He sounds like an asshole.That was his final judgment, swift and harsh. I think he just appreciated a break from his pain, even for a minute. And there was Robby T., who played college football and drank glasses of vodka until I would start watering them down. He used to call the other guys “The Mensa Convention,” based on their repetitive and often boneheaded conversation matter. Robby would not realize he did the same thing by his fifth vodka. He also had a daughter my age and would always share pictures with me. I alternately felt like a journalist scribbling down a scoop and a tiger trapped in a cage of old man stories.
My boss at this establishment told me in the interview that he’s a convicted felon. He murdered his brother and fed him to the pigs. Everyone else described him with the old man joke how do you know Jessie is lying? Because his mouth is moving. I heard that joke over 50 times.
He and I didn’t exactly see eye to eye. He preferred to rule with intimidation. He once asked me to do his personal laundry along with the bar towels. Jesse had been pushing my buttons since the beginning but that day, I had reached a shit-taking threshold. I told him no.

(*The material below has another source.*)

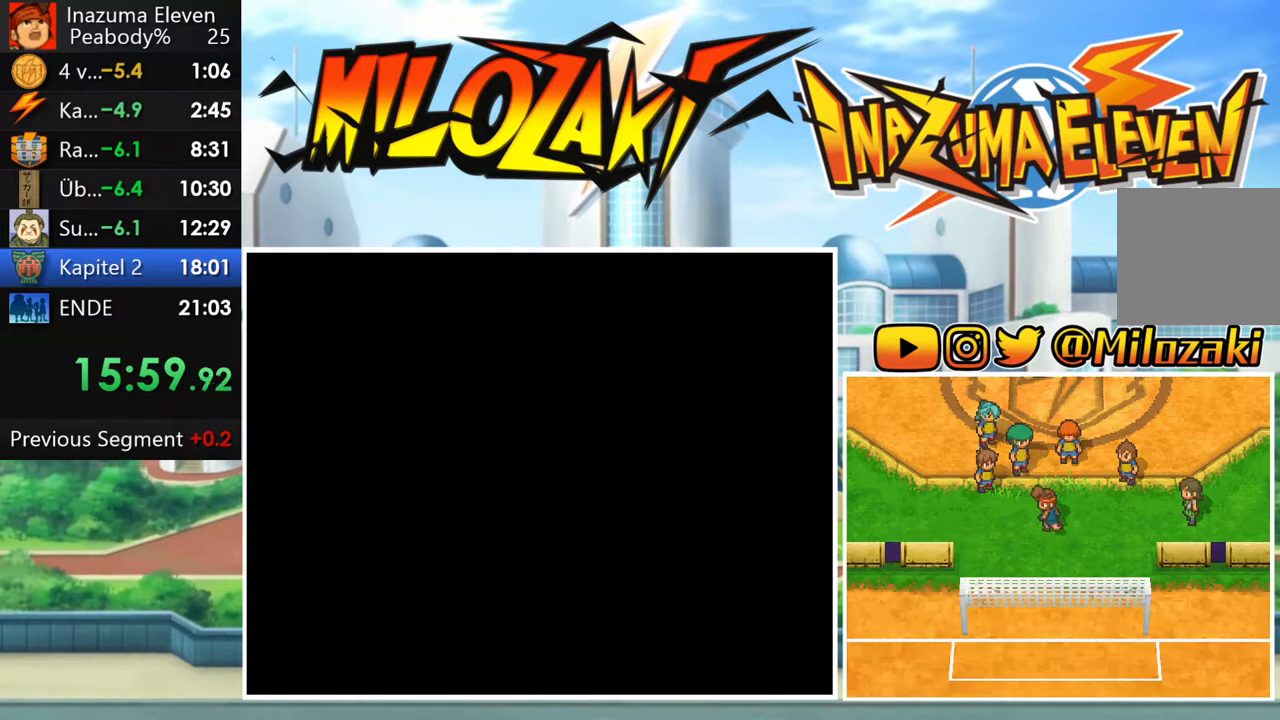
{"buttons": [], "left_stick": "center", "button_events": [[33, "A", "down"], [117, "A", "up"], [200, "A", "down"], [283, "A", "up"], [383, "A", "down"], [483, "A", "up"]]}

He stepped toward me, all ugly beady dark eyes and pinchy lips.
What did you say to me?
I planted my feet. This was one of those moments where you have to fight, even though you hate it. Because if you don’t, guys like this win. I remembered the shotgun and baseball bat he kept behind the bar, now positioned somewhere between us. I hoped he didn’t have some rage induced impulse to grab one. I told him there was no universe in which I would ever do his personal laundry.
He said something nasty that I can’t even remember now.He put his finger in my face and I waited for his head to pop off with rage. I told him not to talk to me like he was. He really did not like that.
I’ll talk to you however the F*** I want to talk to you. This is my bar.
And all I could do was stay calm. No you won’t. You won’t talk to me like that or I will leave and never come back.
We each held our ground for a long few minutes. I realized it then- he needed me more than I needed him. Truthfully I am not crazy about power plays but I loved this one. It was an uprising. An Erin Spring. The moment in a situation where enough is enough and you become your own advocate and activist. I didn’t quit or storm off. I just held his eye until he broke contact, slumped down and made a joke. He walked away and a collective breath was released from myself and all my regulars who sat with their mouths hanging open.
I, the only woman in the joint, had poked the bear. Jesse never asked me to do laundry again. In fact, he stayed out of my way and learned to say please when he did have to ask me for something. We were fine. When I quit a month later, I left on fine terms because I chose to.
But I will always have a little moldy soft spot for that bar.